→ LESETEXT:
========================================

Sie sagen: Alle elf Minuten verliebe sich ein Single über Parship.
Ich war 262.000 Minuten lang auf Parship. Ich hätte mich 23.826-mal verlieben können. Ich habe mich kein einziges Mal verliebt.
Die 262.000 Minuten, in denen ich mich nicht verliebte und in denen sich, zumindest meiner Kenntnis nach, auch niemand in mich verliebte, haben mich 346 Euro Mitgliedsgebühr gekostet. Von diesen 346 Euro hätte ich mir, wenn wir von einem Preis von sechs Euro pro Glas ausgehen, 58 Gin Fizz kaufen können. Je nach Zustand des Zielobjekts benötige ich drei bis fünf Gin Fizz, um mir einen Mann schön zu trinken. Ich hätte mir also für die 346 Euro, die ich für Parship ausgegeben habe, 19 mittelschöne und zwölf unterdurchnittlich schöne Männer sehr schön trinken können. Selbst im ungünstigsten Fall wäre ich also mindestens ein dutzend Mal verliebt gewesen. Das ist zwölfmal mehr, als ich in 262.000 Parship-Minuten geschafft habe.
Warum es mit dem Verlieben nicht geklappt hat, kann ich nicht genau sagen. Ich kann nur sagen, dass es diesen Mann gab, mit dem ich ganz vielversprechend hin und her schrieb. Er schrieb ganze Sätze mit Subjekt, Prädikat, Objekt, und nach einer Zeit fragte ich ihn, was er in seiner Freizeit mache. Er antwortete, dass er Landwirtschaftssimulator spiele. Ich sagte: „Landwirtschaftssimulator, aha, was macht man denn da so?“, weil es wichtig ist, dass man sich für die Hobbies des Anderen interessiert, auch wenn man schon ahnt, dass die Erklärung einen an den Rand der emotionalen Möglichkeiten bringen wird. Er antwortete, dass er Felder bestelle und Mähdrescher führe, dass er jeden Abend seine Schweine füttere und seine Kühe melke. Nicht wirklich natürlich, es sei ja nur eine Simulation, aber virtuell, dafür aber mit Dolby Surround. Er sagte, er habe sein Schlafzimmer umgebaut und habe daraus ein Landwirtschaftszimmer gemacht, mit Tapeten aus Kornfeldern und mit Sound von allen Seiten, so dass das Blöken und Grunzen und vor allem die Motoren des Mähhdreschers richtig mit Wumms kämen, das sei fantastisch. „Aha“, sagte ich, „und was machst du, wenn du nicht Landwirtschaftssimulator spielst?“ – aber er verstand die Frage nicht. Denn so ein Bauernhof ist schließlich eine Verpflichtung fürs Leben, deshalb, so sagte er, schlafe er auch auf seinem Hof. Ich entschied mich gegen ein Leben auf dem Land.

========================================

→ DATENAUSZUG:
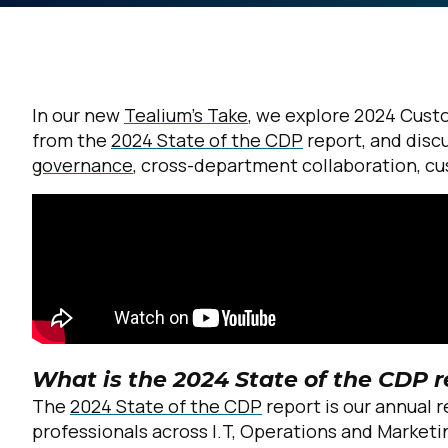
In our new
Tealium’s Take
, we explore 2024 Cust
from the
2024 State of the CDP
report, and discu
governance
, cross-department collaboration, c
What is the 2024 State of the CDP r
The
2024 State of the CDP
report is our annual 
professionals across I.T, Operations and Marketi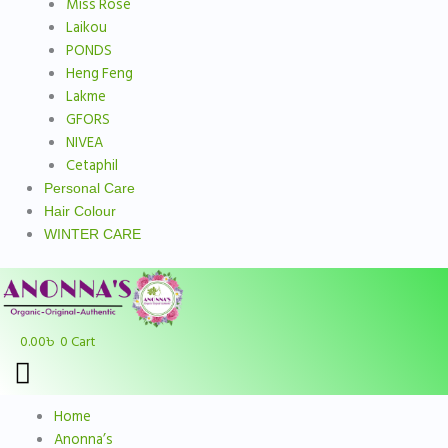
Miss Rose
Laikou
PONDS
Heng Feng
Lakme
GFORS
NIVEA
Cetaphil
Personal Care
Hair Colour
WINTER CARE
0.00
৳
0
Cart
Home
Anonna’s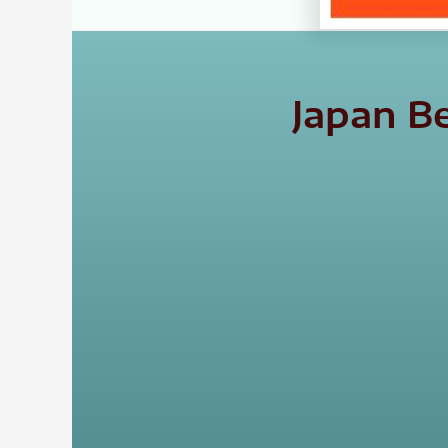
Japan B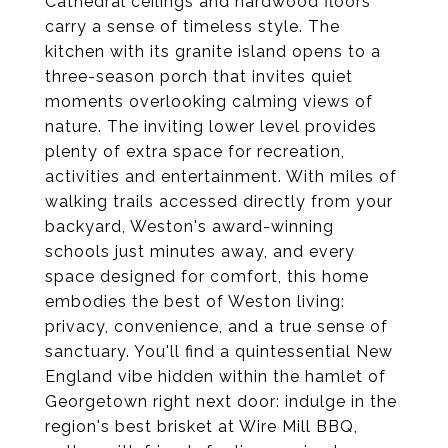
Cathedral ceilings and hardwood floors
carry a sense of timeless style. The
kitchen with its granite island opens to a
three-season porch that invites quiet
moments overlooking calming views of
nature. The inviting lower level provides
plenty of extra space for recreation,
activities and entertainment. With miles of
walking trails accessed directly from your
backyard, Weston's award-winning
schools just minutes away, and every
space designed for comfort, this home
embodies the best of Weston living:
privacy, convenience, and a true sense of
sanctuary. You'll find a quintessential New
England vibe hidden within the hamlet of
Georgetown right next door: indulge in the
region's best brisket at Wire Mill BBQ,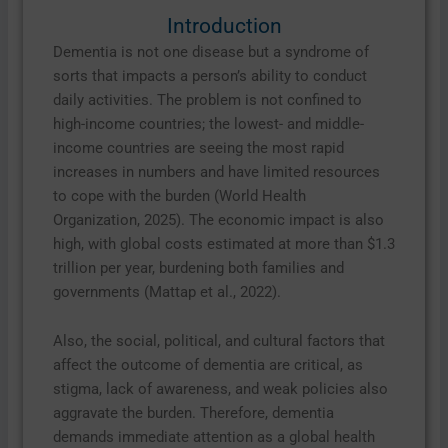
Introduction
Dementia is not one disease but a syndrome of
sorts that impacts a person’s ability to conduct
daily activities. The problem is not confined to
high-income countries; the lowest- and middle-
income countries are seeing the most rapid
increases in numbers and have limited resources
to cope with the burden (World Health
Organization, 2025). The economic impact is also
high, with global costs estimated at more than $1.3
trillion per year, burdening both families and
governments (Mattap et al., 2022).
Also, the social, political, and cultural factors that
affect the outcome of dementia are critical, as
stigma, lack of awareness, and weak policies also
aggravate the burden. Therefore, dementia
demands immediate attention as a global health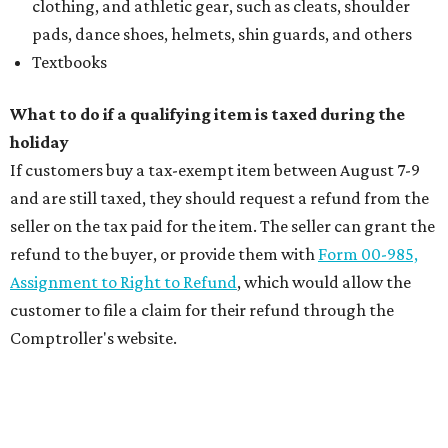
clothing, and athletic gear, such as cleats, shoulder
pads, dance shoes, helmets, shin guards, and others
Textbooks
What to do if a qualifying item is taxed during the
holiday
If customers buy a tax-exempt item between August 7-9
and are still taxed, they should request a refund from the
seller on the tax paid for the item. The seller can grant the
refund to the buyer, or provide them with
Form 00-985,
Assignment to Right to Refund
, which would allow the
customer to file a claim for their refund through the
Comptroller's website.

========================================

→ ZU BEARBEITENDE AUFGABEN:
a) Entscheiden Sie, ob die folgenden Aussagen mit dem Text über Parship übereinstimmen, und belegen Sie jedes Ja oder Nein mit den entscheidenden Worten des Textes als wörtlichem Zitat: (i) Die Mitgliedschaft bei Parship kostete 346 Euro. (ii) Der Mann spielte Landwirtschaftssimulator in seinem Wohnzimmer. (iii) Die erzählende Person hat sich während der Zeit auf Parship einmal verliebt.
b) Führen Sie den Text über Parship im selben Ton fort und setzen Sie unmittelbar nach seinem letzten Satz ein.

→ LÖSUNGEN:
a)
(i) Ja: „haben mich 346 Euro Mitgliedsgebühr gekostet“
(ii) Nein: „er habe sein Schlafzimmer umgebaut und habe daraus ein Landwirtschaftszimmer gemacht“
(iii) Nein: „Ich habe mich kein einziges Mal verliebt.“

b)
Dann war da dieser Mann, der genauso wie der virtuelle Bauer zunächst sehr nett war, bis er meinte: Eine Sache müsse er mir sagen, das habe vor mir leider viele Frauen abgeschreckt. „Aha“, sagte ich, „was ist es denn?“ Er sagte, dass er eine Tochter habe, dass er seine Frau und seine Tocher aber verlassen habe, nachdem er festgestellt habe, dass Vatersein nichts für ihn sei. Weil Vatersein nichts für ihn sei, wolle er auch keinen Unterhalt für seine Tochter zahlen, denn das könne er mit seinem Gewissen nicht vereinbaren. „Mit welchem Gewissen?“, fragte ich, und er antwortete: mit seinem Gewissen sich selbst gegenüber, denn er wolle mit sich im Reinen sein, man könne nicht einerseits Hü und andererseits Hott sagen, Vaterschaft ablehnen und durch Unterhaltszahlungen das Vatersein doch für sich anerkennen, das habe auch etwas mit Konsequenz sich selbst gegenüber zu tun. Ich war daraufhin auch konsequent.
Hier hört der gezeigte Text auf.